Forum .LRN Q&A: How does the dotLRN governance plan violate Open Source principles?

OpenForce has repeatedly made the claim that the proposed governance plan for dotLRN "violates Open Source principles". Yet I've seen no specific statement as to how the plan does so. The closest to a specific comment I've seen is this one, by Ben Adida:
The most concise summary is that this process in no way resembles existing successful open-source governance.
Does novelty automatically imply a violation of Open Source principles, then? Ben goes on to say
I don't consider that any one of us is qualified to invent a brand new open-source governance plan that no one has ever tested before. That is the big red flag, IMO.
We may be incompetent, as Ben implies above, though I personally dont believe it. If Ben is right, though, does incompetence always imply a violation of Open Source principles?

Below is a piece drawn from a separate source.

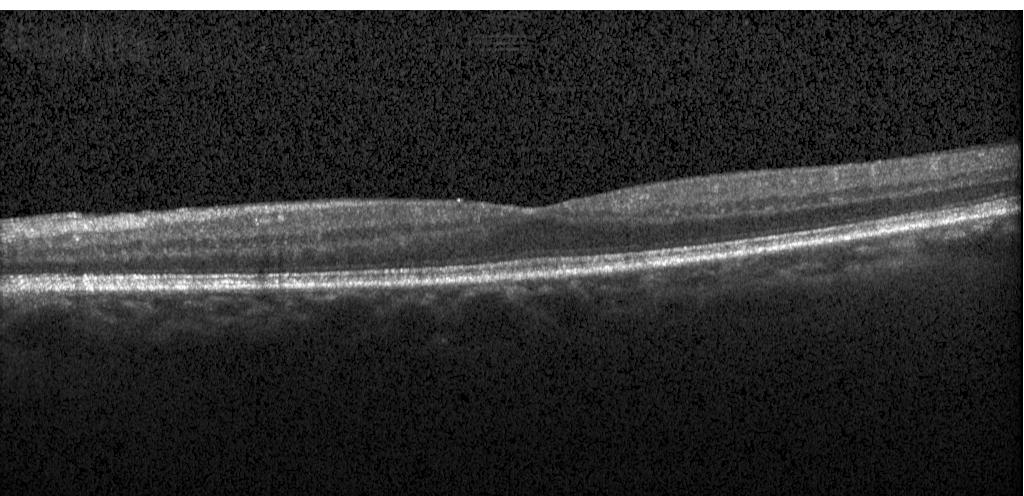 OCT B-scan; macular scan; instrument: Heidelberg Spectralis; spectral-domain OCT — Finding: no choroidal neovascularization, diabetic macular edema, or drusen.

I'd appreciate a very specific post from Open Force that

  • States Open Source principles as they understand them
  • Provides an authoritative citation demonstrating that the entire Open Source world adheres to a single set of principles
  • Provide a critique of the current governance plan that lists the specific areas in which the plan violates these principles. Handwaving arguments of the "your plan is a novelty" variety don't count.
Don,

This question has been asked and answered twice in public:

Let's not reopen a discussion that everyone has already decided is closed (see Al and Carl's comments in the second thread above). What's most important: you don't have to agree with me. We're all entitled to our own opinions, and I speak for me and OpenForce, not for you or Furfly.